I read somewhere on the internet that some Luhyas came from Egypt and so did some Baganda and oba Banyoro. I thought all Bantus came from Congo or Cameroon. Speaking of Congo, I read somewhere that the Ethiopia referred to in the bible included the area stretching from the Congo basin.

Another mind boggling thing I read on the internet is about the Wanga (a tribe of the Luhya). I read that the Wanga came from Egypt as part of the migration that settled in Kampala area that formed the Buganda Kingdom. A muganda Prince called Kaminyi, who was Kabaka Mwanga I's cousin and Kabaka Mawanda's son, fled to Tiriki in Western Kenya. (Incidentally, I lived in Tiriki with my parents for 8 years) The Prince fled because as the king's cousin, he posed a threat to the reigning monarch.

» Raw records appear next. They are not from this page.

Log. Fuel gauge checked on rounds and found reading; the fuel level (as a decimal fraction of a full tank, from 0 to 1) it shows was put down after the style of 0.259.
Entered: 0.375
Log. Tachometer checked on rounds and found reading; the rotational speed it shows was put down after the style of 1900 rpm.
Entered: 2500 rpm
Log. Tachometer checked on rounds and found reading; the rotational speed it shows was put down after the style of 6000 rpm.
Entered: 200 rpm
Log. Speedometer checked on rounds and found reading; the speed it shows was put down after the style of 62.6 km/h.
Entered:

On reaching Western Kenya, the Prince became a ruler and was succeeded by his son Wanga who established the Wanga Kingdom with the title of Nabongo in the 18th century.

5 comments:

Ugandan girl said...

eehhh mukwano ate this rate my decendant misht be form south Korea...lol....hey hun how are you..?

Ugandan girl said...

socks i claim definatly...lol

Samali Mudamuli Ntikita Ntikita said...

Indeed. I'm fine. You?

The 27th Comrade said...

You like these things. :o)

The Bantu of Uganda today are not purely Bantu. They are strongly mixed with the Nilotics who lived here before them. Before the Bunyoro-Kitara empire was to reign supreme, the Luo invaders colonised Bunyoro. (Hence the many cultural similarities, such as pet names that have Luo meanings, and the introduction of things like the drum and the adungu, which are Nilotic inventions. These interlacustrine Bantu cultures are drum-centric - "a drum is sounded by the new king, to signal the start of a new reign [...]" - and that must be an inheritance all of Uganda's Bantu have from their Nilotic forebears.)

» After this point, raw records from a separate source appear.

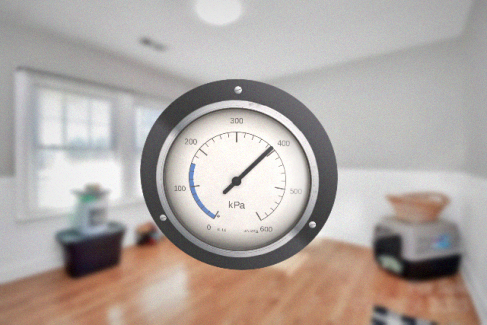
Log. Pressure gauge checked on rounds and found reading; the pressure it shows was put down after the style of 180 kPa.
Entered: 390 kPa
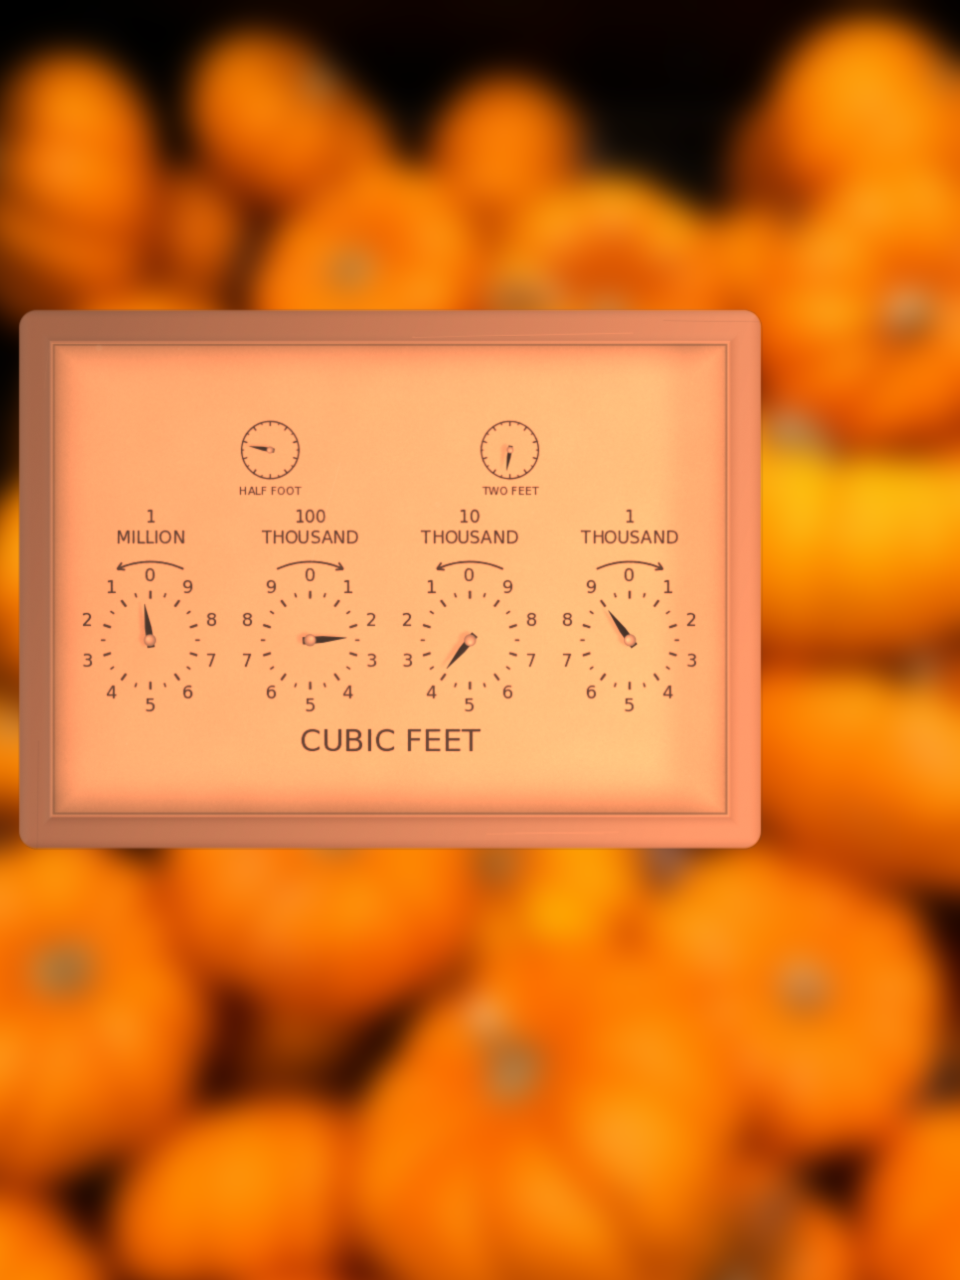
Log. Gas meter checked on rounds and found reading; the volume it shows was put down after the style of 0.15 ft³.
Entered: 23900 ft³
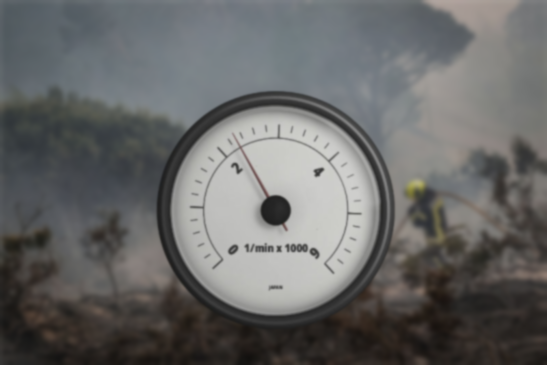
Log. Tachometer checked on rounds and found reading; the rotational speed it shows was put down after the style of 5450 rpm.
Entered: 2300 rpm
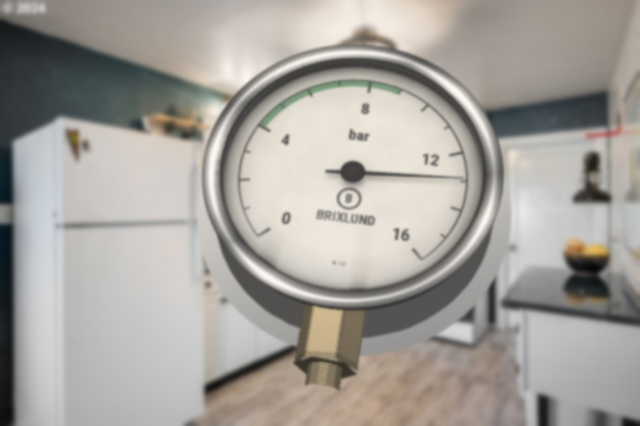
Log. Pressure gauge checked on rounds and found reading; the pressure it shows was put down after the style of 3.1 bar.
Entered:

But where the Bantu came from ultimately was not the Congo Basin or Cameroon, which don't suffer population pressure (because they've never had it, enough of it to trigger migration). They came from the Sahara, when it ceased to be able to support the numbers. They also went there from some other place that had a civilisation (with things like irrigation) to sustain a huge population, until that civilisation collapsed, say like Ancient Egypt.

Ultimately, then, most Bantu we have here are due to such ancient peoples as Nilotics and Ghanaians and Malians and Egyptians. The Congolese are like modern Bantu - they too have just arrived recently, with the Ugandan Bantu.

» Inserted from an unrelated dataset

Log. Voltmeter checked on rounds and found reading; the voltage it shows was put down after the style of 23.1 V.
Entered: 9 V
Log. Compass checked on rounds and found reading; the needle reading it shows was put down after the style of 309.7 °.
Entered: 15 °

There is a claim that the person referred to as Kintu, the first Muganda, the first person, the first King, was descended from Abyssinia, which is modern Ethiopia. See here.

Abyssinia would have been referred to as Egypt for long. Indeed, even the area up to either Lake Tana in Kenya, or Jinja in Uganda (source of the Nile, depending on how far they knew that to be - likely the former) was referred to as Egypt. This chapter is about Nilotic peoples. I've seen the "smooth skin" part (which the Nilotics certainly have!) translated as "dark-skinned" in the Good News Bible, which the Nilotics also have. :o)

When the Bible has "Ethiopia", it variously means "Abyssinia", "Africa" (the land mass), and "Sub-Saharan Africa", or Black Africa. The other word for Ethiopia was "Cush", which is Hebrew for "Black". That would, therefore, be Black Africa that is meant by Ethiopia, even though the text may point at some particular part of this Africa (in the same way that we say "Washington has re-assured Tehran [...]").

See this page; many uses of Ethiopia are translations of "Cush", which means "Black". (Interesting verse using the word "Ethiopian" while referring to any Black person.)

I don't know about that Lunya thing.

Samali Mudamuli Ntikita Ntikita said...

I agree with you on the nilotic mixture. Why, even the name Ccwa is a Luo name.

However, according to this link http://www.buganda.com/kintu.htm#Ggulu Kintu the first king of Buganda and Kintu the first person on earth are not the same. It appears that when Kato established himself as king, he gave himself the name Kintu, a name that he knew the Baganda associated with the father of all people. Thus Kintu was in effect trying to establish his legitimacy as ruler of the Baganda by associating himself with the legendary first person in Buganda. It is for this reason that he also named his principal wife Nambi.